Mèng Guān servit à l'oncle du clan et à son père une tasse de thé infusé de « pleine lune » et se tint ensuite sagement à l'écart, les écoutant parler.
« Oh, il me semble en avoir entendu parler. On dit que tout ce minerai est transporté vers la Montagne de Pierre Grise près de la Ville de Hongcao. Là-bas, la Porte de Pierre Grise est la plus grande secte de notre région. On dit même qu'il y a des immortels dans la secte ! » dit l'oncle du clan en se caressant la barbe.
Quand Mèng Guān entendit l'oncle du clan parler des immortels, ses yeux s'illuminèrent. Depuis qu'il avait mémoire, il avait entendu parler des immortels. On disait qu'ils couraient comme s'ils volaient, pouvaient sauter à plusieurs mètres de haut en une seule enjambée, et briser des pierres de la taille d'une assiette d'un seul coup de poing.

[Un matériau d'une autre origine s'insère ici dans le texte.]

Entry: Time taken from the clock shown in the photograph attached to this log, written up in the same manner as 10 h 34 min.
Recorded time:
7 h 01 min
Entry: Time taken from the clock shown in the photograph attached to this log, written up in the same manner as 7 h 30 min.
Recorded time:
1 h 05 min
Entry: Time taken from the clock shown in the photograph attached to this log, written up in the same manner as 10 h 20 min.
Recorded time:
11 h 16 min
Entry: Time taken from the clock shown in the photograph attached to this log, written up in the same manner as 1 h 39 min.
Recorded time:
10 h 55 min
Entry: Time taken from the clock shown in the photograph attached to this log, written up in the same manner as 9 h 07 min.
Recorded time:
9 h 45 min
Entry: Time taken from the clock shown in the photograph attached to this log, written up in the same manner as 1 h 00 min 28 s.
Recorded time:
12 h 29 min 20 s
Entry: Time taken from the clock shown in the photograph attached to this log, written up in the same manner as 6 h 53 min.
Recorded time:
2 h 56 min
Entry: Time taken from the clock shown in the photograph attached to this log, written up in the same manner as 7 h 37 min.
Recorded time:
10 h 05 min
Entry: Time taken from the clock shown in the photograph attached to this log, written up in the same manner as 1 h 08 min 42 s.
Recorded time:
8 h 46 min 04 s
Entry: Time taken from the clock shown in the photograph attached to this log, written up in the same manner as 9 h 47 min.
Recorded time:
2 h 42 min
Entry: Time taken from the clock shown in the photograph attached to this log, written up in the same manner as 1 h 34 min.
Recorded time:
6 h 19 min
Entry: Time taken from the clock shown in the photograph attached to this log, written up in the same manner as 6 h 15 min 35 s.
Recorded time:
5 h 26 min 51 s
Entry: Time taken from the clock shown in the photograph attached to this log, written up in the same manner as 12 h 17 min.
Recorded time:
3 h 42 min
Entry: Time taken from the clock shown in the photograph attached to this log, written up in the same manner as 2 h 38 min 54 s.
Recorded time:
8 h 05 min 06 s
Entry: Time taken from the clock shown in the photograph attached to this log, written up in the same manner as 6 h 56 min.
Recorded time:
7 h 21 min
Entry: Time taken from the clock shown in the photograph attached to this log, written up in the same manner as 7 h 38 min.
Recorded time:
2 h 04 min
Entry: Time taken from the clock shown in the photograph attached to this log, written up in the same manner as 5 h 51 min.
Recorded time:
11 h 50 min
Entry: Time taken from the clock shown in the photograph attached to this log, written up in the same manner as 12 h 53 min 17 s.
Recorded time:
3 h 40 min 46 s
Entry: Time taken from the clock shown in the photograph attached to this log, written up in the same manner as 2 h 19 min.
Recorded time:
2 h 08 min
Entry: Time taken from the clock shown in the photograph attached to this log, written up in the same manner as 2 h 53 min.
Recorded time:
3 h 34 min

Depuis qu'il avait entendu ces histoires, Mèng Guān avait toujours voulu voir ces immortels légendaires. Mais il n'avait jamais quitté le village, et le plus loin qu'il ait jamais allé était le bassin d'eau derrière la mine.
Son cœur aspirait à découvrir la Ville de Duanliu, ainsi que la grande ville de la Ville de Hongcao, dont parlaient les gens dans un rayon de cent li. Bien sûr, Mèng Guān n'avait jamais dit cela à voix haute, il en avait juste parlé quelques fois à ses jeunes compagnons pendant son temps libre. Mais comment ces enfants au nez qui coule pouvaient-ils comprendre les « grands idéaux » de Mèng Guān ? Ils riaient bêtement et ne répondaient pas.
La famille de Mèng Guān comptait cinq personnes : son frère aîné, son deuxième frère et lui-même, ainsi que ses parents. Son père travaillait à la ferme du Vieux Roi, sa mère faisait des travaux de couture pour les autres. Son frère aîné travaillait dans la mine comme lui, tandis que son deuxième frère était la fierté de toute la famille ; il étudiait sous la tutelle de l'oncle du clan, affirmant qu'un jour il réussirait les examens impériaux et assurerait une bonne vie à toute la famille.
Pendant que Mèng Guān rêvassait, l'oncle du clan se leva pour sortir. Le père de Meng donna une tape à Mèng Guān, qui était perdu dans ses pensées, et l'accompagna jusqu'à la porte.
Le lendemain matin, Mèng Guān se leva tôt, prit un seau d'eau de puits et se donna une douche froide. Avec les encouragements de sa mère, il prit le pain de maïs fait par sa mère et courut vers la mine.
Quand Mèng Guān arriva à la mine, les mineurs n'étaient pas encore là. Seul un surveillant de la famille Wang était assis à l'entrée, bâillant.
« Petit Meng, tu es encore le premier. Très assidu. Tiens, prends ceci. » Le surveillant attrapa un œuf dans un bol posé sur un petit tabouret à côté et le lança à Mèng Guān.
« Merci, seigneur surveillant ! » Mèng Guān était très content en voyant l'œuf dans sa main, car leur famille était pauvre et les œufs n'étaient pas une nourriture fréquente.
Après avoir mangé rapidement l'œuf et le pain de maïs, Mèng Guān prit la pioche à l'entrée de la mine et la gourde remplie d'eau de source à côté. Il salua le surveillant et entra dans la mine.